Customizing the default BayesPI-BAR2 pipeline

The bayespi_bar2_pipeline.py script is the starting point for users wishing to use BayesPI-BAR2 to process their own datasets. It shows a reasonable sequence of execution of the main package tools to obtain a final result. The source code in the file is simple, well-commented and should be easy to modify. The pipeline, as it is implemented in this script, can be logically divided into 8 steps, each step being a call to a tool from the package:

Compute differentially expressed genes between patient group and the normal cell group (here we use gene expression in melanocytes as the normal group). Calls differential_expression.py.
Select regions of interest, here defined as regions near transcription start sites of differentially expressed genes. Calls gene_regions.py.
Compute mutation blocks in the regions of interest using MuSSD. Calls mussd.py.
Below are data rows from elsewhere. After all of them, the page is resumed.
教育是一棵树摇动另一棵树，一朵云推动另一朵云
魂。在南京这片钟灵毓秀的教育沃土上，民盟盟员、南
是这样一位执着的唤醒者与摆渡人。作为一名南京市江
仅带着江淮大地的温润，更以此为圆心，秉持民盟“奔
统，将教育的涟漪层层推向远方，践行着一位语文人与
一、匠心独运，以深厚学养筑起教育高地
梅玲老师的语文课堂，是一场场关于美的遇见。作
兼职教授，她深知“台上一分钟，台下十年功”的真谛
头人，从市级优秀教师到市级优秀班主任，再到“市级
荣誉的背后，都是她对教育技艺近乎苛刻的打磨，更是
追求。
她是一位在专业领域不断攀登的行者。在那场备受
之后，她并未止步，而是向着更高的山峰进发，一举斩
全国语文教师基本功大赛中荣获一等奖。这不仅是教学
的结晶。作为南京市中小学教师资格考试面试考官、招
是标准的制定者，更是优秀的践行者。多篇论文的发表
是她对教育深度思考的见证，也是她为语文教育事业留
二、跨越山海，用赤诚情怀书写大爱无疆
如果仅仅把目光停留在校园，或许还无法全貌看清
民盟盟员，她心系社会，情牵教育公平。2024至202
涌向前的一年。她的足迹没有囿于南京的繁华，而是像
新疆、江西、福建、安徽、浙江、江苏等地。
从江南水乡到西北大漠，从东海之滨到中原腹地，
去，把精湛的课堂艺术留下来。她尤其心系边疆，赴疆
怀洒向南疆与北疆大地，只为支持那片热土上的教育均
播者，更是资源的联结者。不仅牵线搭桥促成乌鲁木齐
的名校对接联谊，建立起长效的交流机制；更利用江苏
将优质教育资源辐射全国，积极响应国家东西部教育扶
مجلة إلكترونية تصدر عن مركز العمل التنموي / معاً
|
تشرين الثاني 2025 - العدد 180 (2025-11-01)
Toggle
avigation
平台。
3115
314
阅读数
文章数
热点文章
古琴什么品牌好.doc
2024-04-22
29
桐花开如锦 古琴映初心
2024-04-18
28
Select those blocks that are mutated more than average. The melanoma dataset contains large number of mutations, leading to many identified mutation blocks. This step removes 90% of blocks that have relatively few mutations. In cases when there are few mutation blocks identified by MuSSD, this step is probably unnecessary. Calls highly_mutated_blocks.py.
Compute affinity changes for the foreground (patient) mutation blocks using BayesPI-BAR. Calls bayespi_bar.py.
Compute the random background model for affinity changes, matching its parameters to the chosen foreground blocks. Calls background_affinity_changes.py. There is a choice of background models:
- A tumor-derived background model will randomly samples patients’ tumor somatic mutations to build the background model. It assumes that most mutations have no effect. This model most closely matches various features of the tumor mutation biases, including location-specific ones. However it requires a large mutation sample to generate a good background model. At least a few thousand mutations is needed.
- A mutation signature model uses k-mer probability distribution specified by the user to randomly generate mutations. These distributions for many known cancer subtypes can be obtained from COSMIC, or generated by other means. The mutation locations are chosen randomly.
- A simplest uninformed background model will generate mutations uniformly, in both location and nucleotide replacement. False positives due to cancer-specific mutation biases are to be expected with this model.
Run the affinity change significance tests for all foreground blocks vs. the background model. Calls affinity_change_significance_test.py.
Remove the transcription factors that are not expressed in patient samples from the final predictions. This is implemented as an auxiliary tool from the demo folder because it relies on the specific naming convention of the supplied PWM database.